В первый раз, пока Ягич передавала информацию, голова ее с опущенными, как при чтении, веками монотонно покачивалась в такт словам, оставляя свободными только уголки экрана. Велк с трудом дождался окончания доклада, и, едва она отстановилась, он спросил: не хотела бы она показать пациента, и вообще, не кажется ли ей, что ему полезнее было бы видеть при докладе самого пациента, а не голову ординатора. Особенно, поспешил пояснить Валк, если учесть, что он нисколько не сомневается в добросовестности и объективности ординатора.
От неожиданности и карикатурной корректности этого выговора Ягич ухватилась за спинку стула — позже она уверяла себя, что сделала это вовсе не в испуге, а просто потому, что стул был единственным тяжелым предметом, стоявшим поблизости, — но спустя секунду, понадобившуюся для непроизвольного движения руки, она, глядя Валку прямо в глаза, неторопливо, с чеканными, как на уроках дикции, паузами объяснила:
— Да, профессор, я думаю, так будет полезнее. И не только для вас.

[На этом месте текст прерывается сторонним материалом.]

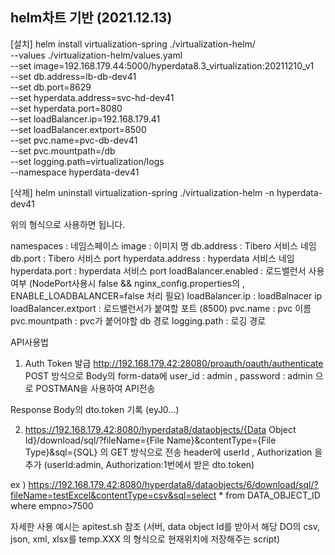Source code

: ## helm차트 기반 (2021.12.13)
[설치]
helm install virtualization-spring ./virtualization-helm/ \
--values ./virtualization-helm/values.yaml \
--set image=192.168.179.44:5000/hyperdata8.3_virtualization:20211210_v1 \
--set db.address=lb-db-dev41 \
--set db.port=8629  \
--set hyperdata.address=svc-hd-dev41 \
--set hyperdata.port=8080 \
--set loadBalancer.ip=192.168.179.41 \
--set loadBalancer.extport=8500 \
--set pvc.name=pvc-db-dev41 \
--set pvc.mountpath=/db \
--set logging.path=virtualization/logs \
--namespace hyperdata-dev41 

[삭제]
helm uninstall virtualization-spring ./virtualization-helm -n hyperdata-dev41


위의 형식으로 사용하면 됩니다.



namespaces : 네임스페이스
image  : 이미지 명 
db.address : Tibero 서비스 네임 
db.port  : Tibero 서비스 port
hyperdata.address  : hyperdata 서비스 네임
hyperdata.port  : hyperdata 서비스 port
loadBalancer.enabled : 로드밸런서 사용 여부 (NodePort사용시 false &&  nginx_config.properties의 , ENABLE_LOADBALANCER=false 처리 필요)
loadBalancer.ip  : loadBalnacer ip
loadBalancer.extport :  로드밸런서가 붙여할 포트 (8500)
pvc.name  : pvc 이름
pvc.mountpath  : pvc가 붙어야할 db 경로
logging.path  : 로깅 경로 



API사용법
1. Auth Token 발급
http://192.168.179.42:28080/proauth/oauth/authenticate
POST 방식으로 
Body의 form-data에 user_id : admin , password : admin 으로 POSTMAN을 사용하여 API전송

Response Body의 dto.token 기록 (eyJ0...)

2. https://192.168.179.42:8080/hyperdata8/dataobjects/{Data Object Id}/download/sql/?fileName={File Name}&contentType={File Type}&sql={SQL} 의 GET 방식으로 전송
header에 userId , Authorization 을 추가 (userId:admin, Authorization:1번에서 받은 dto.token)

ex ) https://192.168.179.42:8080/hyperdata8/dataobjects/6/download/sql/?fileName=testExcel&contentType=csv&sql=select *  from DATA_OBJECT_ID where empno>7500


자세한 사용 예시는 apitest.sh 참조 (서버, data object Id를 받아서 해당 DO의 csv, json, xml, xlsx를 temp.XXX 의 형식으로 현재위치에 저장해주는 script)



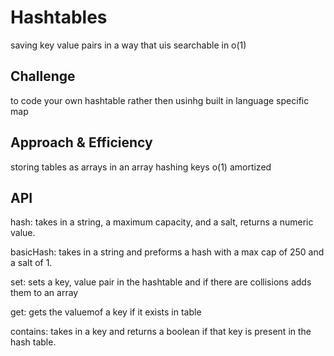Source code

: # Hashtables
saving key value pairs in a way that uis searchable in o(1)

## Challenge
to code your own hashtable rather then usinhg built in language specific map

## Approach & Efficiency
storing tables as arrays in an array hashing keys
o(1) amortized

## API
hash: takes in a string, a maximum capacity, and a salt, returns a numeric value.

basicHash: takes in a string and preforms a hash with a max cap of 250 and a salt of 1.

set: sets a key, value pair in the hashtable and if there are collisions adds them to an array

get: gets the valuemof a key if it exists in table

contains: takes in a key and returns a boolean if that key is present in the hash table.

— Конечно, — неожиданно покорно согласился Валк, и почти тотчас у Ягич мелькнула странная мысль о робости, которая порою делает человека ненужно желчным. Вот как ее, к примеру, с минуту назад.

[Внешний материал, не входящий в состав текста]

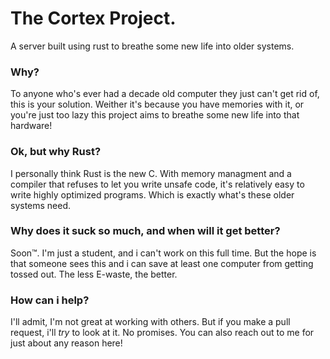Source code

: # The Cortex Project.
A server built using rust to breathe some new life into older systems.

### Why?
To anyone who's ever had a decade old computer they just can't get rid of, this is your solution. Weither it's because you have memories with it, or you're just too lazy this project aims to breathe some new life into that hardware!

### Ok, but why Rust?
I personally think Rust is the new C. With memory managment and a compiler that refuses to let you write unsafe code, it's relatively easy to write highly optimized programs. Which is exactly what's these older systems need.

### Why does it suck so much, and when will it get better?
Soon™.
I'm just a student, and i can't work on this full time. But the hope is that someone sees this and i can save at least one computer from getting tossed out. The less E-waste, the better.

### How can i help?
I'll admit, I'm not great at working with others. But if you make a pull request, i'll *try* to look at it. No promises. You can also reach out to me for just about any reason here!
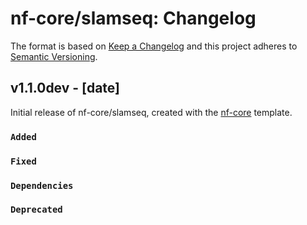 # nf-core/slamseq: Changelog

The format is based on [Keep a Changelog](https://keepachangelog.com/en/1.0.0/)
and this project adheres to [Semantic Versioning](https://semver.org/spec/v2.0.0.html).

## v1.1.0dev - [date]

Initial release of nf-core/slamseq, created with the [nf-core](https://nf-co.re/) template.

### `Added`

### `Fixed`

### `Dependencies`

### `Deprecated`
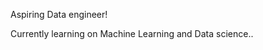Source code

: Aspiring Data engineer!

Currently learning on Machine Learning and Data science..


<!---
Anujakhatri/Anujakhatri is a ✨ special ✨ repository because its `README.md` (this file) appears on your GitHub profile.
You can click the Preview link to take a look at your changes.
--->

Валк долго и напряженно всматривался в лицо Альберта.
У него были странные глаза, у Валка, — это были глаза времени, которое остановилось, это были глаза времени, для которого нет ни прошлого, ни будущего. Ягич, оставаясь за экраном, смотрела в эти глаза, которые видели не только ту часть мира, что была слева, справа и впереди, но и ту, что простиралась сзади, и от этого чудовищного ощущения всеобъемлемости лихорадило ее, как в страхе. «Отвернуться, отвернуться!» — приказывала она себе, но чем категоричнее были приказы, тем упорнее было сопротивление. И вдруг ома почувствовала, что эти глаза, огромные глаза времени, обращены на нее.
Это продолжалось не дольше секунды, экран немедленно погас, но и после того она еще долго ощущала себя крошечной и пульсирующей, как звезда, подвешенная в черном небе космоса.
Затем, когда это ощущение прошло, ею овладело тягостное чувство неловкости, тем более тягостное, что поразительно напоминало то, которое бывает у человека, невзначай подсмотревшего чужую тайну. Ей почему-то захотелось непременно объясниться с Валком и убедить его, что она ни в чем не виновата, что все получилось само собой, что она случайно оказалась свидетельницей ТОГО. Она так и говорила про себя — ТО, как о чем-то безликом, у чего нет и не может быть имени.